Monday, August 14, 2017

Grandpa Lange's Trip from Essen to Winnipeg

My mother always said her father, Gustav Lange (1888-1963) immigrated to Canada from Essen, Germany in 1911; and I have his immigration inspection card. However, for years could not find his listing on a passenger manifest.

Immigration inspection card for Gustav Lange; personal collection

But good things happen to stubborn persistent people and I finally found it on 2 July 2017 after beginning my search in late 2012. Grandpa worked in Essen, Germany, before immigrating to Canada. He likely purchased his steerage-class ticket from a White Star Line agent and took a steamer from Amsterdam, Bremen, Hamburg, or Rotterdam across the North Sea to Hull, England. From there he took a train to Liverpool, as did 9 million other emigrants from 1830 to 1930. Passengers were not allowed to board their ship until the day before or the day of sailing. So most spent between one to ten days in a hostel near the docks.

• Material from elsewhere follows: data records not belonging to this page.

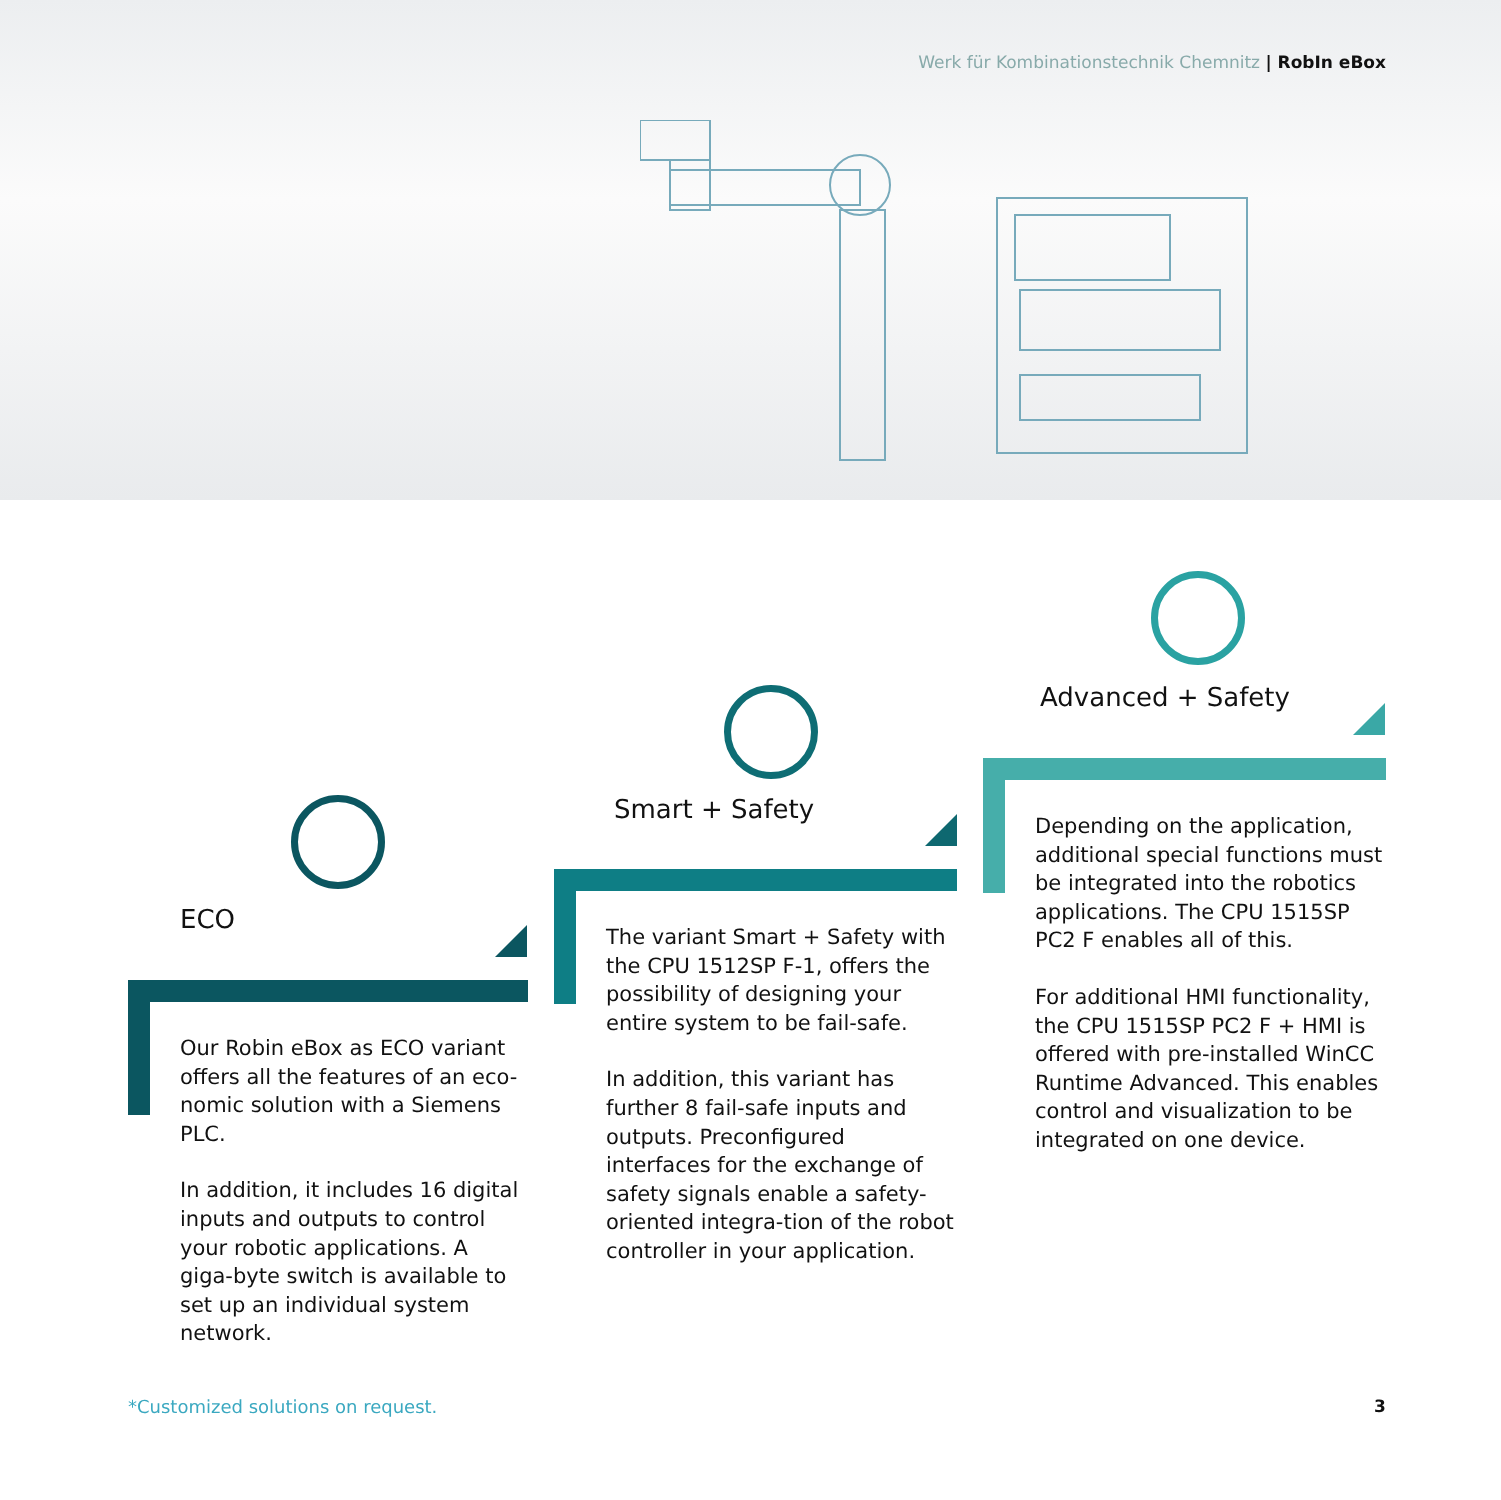Werk für Kombinationstechnik Chemnitz | RobIn eBox
ECO
Smart + Safety
Advanced + Safety
Our Robin eBox as ECO variant offers all the features of an eco-nomic solution with a Siemens PLC.
In addition, it includes 16 digital inputs and outputs to control your robotic applications. A giga-byte switch is available to set up an individual system network.
The variant Smart + Safety with the CPU 1512SP F-1, offers the possibility of designing your entire system to be fail-safe.
In addition, this variant has further 8 fail-safe inputs and outputs. Preconfigured interfaces for the exchange of safety signals enable a safety-oriented integra-tion of the robot controller in your application.
Depending on the application, additional special functions must be integrated into the robotics applications. The CPU 1515SP PC2 F enables all of this.
For additional HMI functionality, the CPU 1515SP PC2 F + HMI is offered with pre-installed WinCC Runtime Advanced. This enables control and visualization to be integrated on one device.
*Customized solutions on request.
3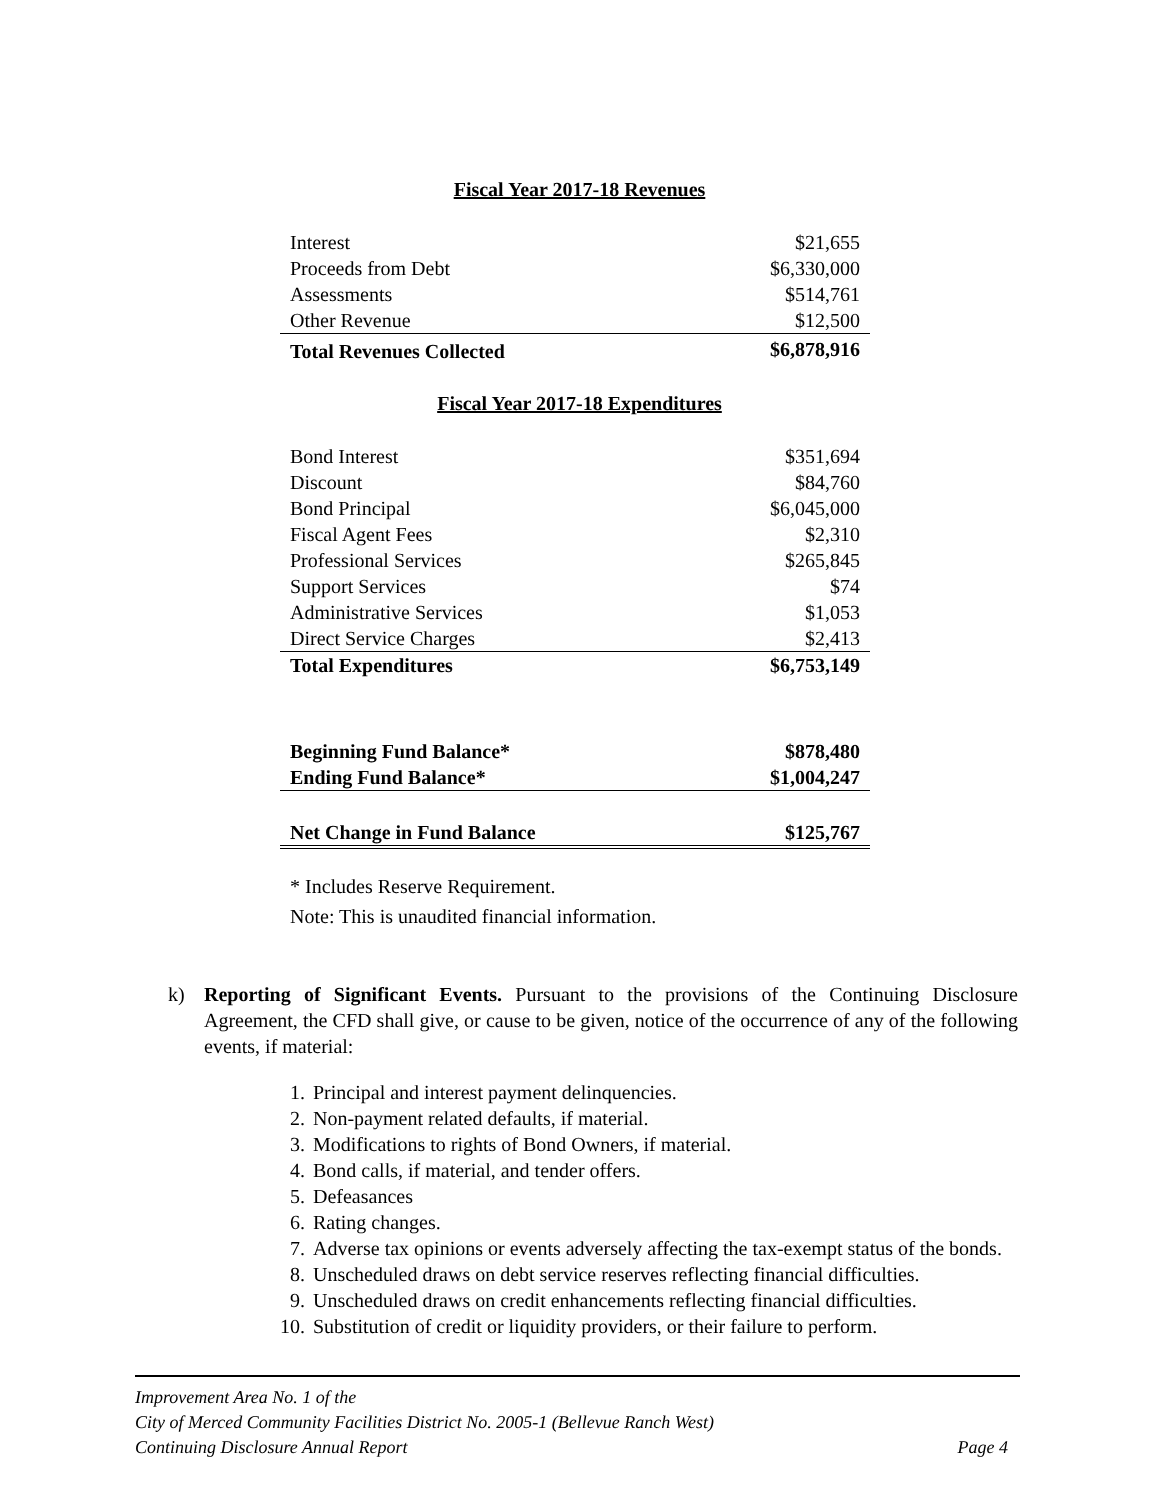Fiscal Year 2017-18 Revenues
| Interest | $21,655 |
| Proceeds from Debt | $6,330,000 |
| Assessments | $514,761 |
| Other Revenue | $12,500 |
| Total Revenues Collected | $6,878,916 |
Fiscal Year 2017-18 Expenditures
| Bond Interest | $351,694 |
| Discount | $84,760 |
| Bond Principal | $6,045,000 |
| Fiscal Agent Fees | $2,310 |
| Professional Services | $265,845 |
| Support Services | $74 |
| Administrative Services | $1,053 |
| Direct Service Charges | $2,413 |
| Total Expenditures | $6,753,149 |
| Beginning Fund Balance* | $878,480 |
| Ending Fund Balance* | $1,004,247 |
| Net Change in Fund Balance | $125,767 |
* Includes Reserve Requirement.
Note: This is unaudited financial information.
k) Reporting of Significant Events. Pursuant to the provisions of the Continuing Disclosure Agreement, the CFD shall give, or cause to be given, notice of the occurrence of any of the following events, if material:
1. Principal and interest payment delinquencies.
2. Non-payment related defaults, if material.
3. Modifications to rights of Bond Owners, if material.
4. Bond calls, if material, and tender offers.
5. Defeasances
6. Rating changes.
7. Adverse tax opinions or events adversely affecting the tax-exempt status of the bonds.
8. Unscheduled draws on debt service reserves reflecting financial difficulties.
9. Unscheduled draws on credit enhancements reflecting financial difficulties.
10. Substitution of credit or liquidity providers, or their failure to perform.
Improvement Area No. 1 of the
City of Merced Community Facilities District No. 2005-1 (Bellevue Ranch West)
Continuing Disclosure Annual Report Page 4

Grandpa boarded the RMS Teutonic on 12 August 1911 and arrived in Quebec on 20 August. After reviewing hundreds of other records of German immigrants whose final destination was Winnipeg, I believe he took the Grand Trunk Railway (GTR) in Quebec. The trip to Winnipeg is nearly 50 hours by train today. How long it was in Grandpa's day, I have no idea. As new and different as a sea voyage must have been for a young man born and raised in landlocked western Russia, the train ride would prove equally fascinating, I'm sure.

From Quebec the GTR went to Montreal and then Toronto before crossing the U.S. border at Port Huron, Michigan. At Grand Haven across the state on Lake Michigan, the train cars were loaded onto a car ferry for the 4+-hour trip across the lake to Milwaukee. What a sight that must have been for young Gustav!

Lake Michigan rail car ferry; courtesy of Deep Sea Detectives

From Milwaukee the GTR went to Minneapolis, then Fargo and Grand Forks before making its last stop in the U.S. at Noyes, Minnesota. Another stop across the border at Emerson, Canada, for immigration paperwork and on to Winnipeg.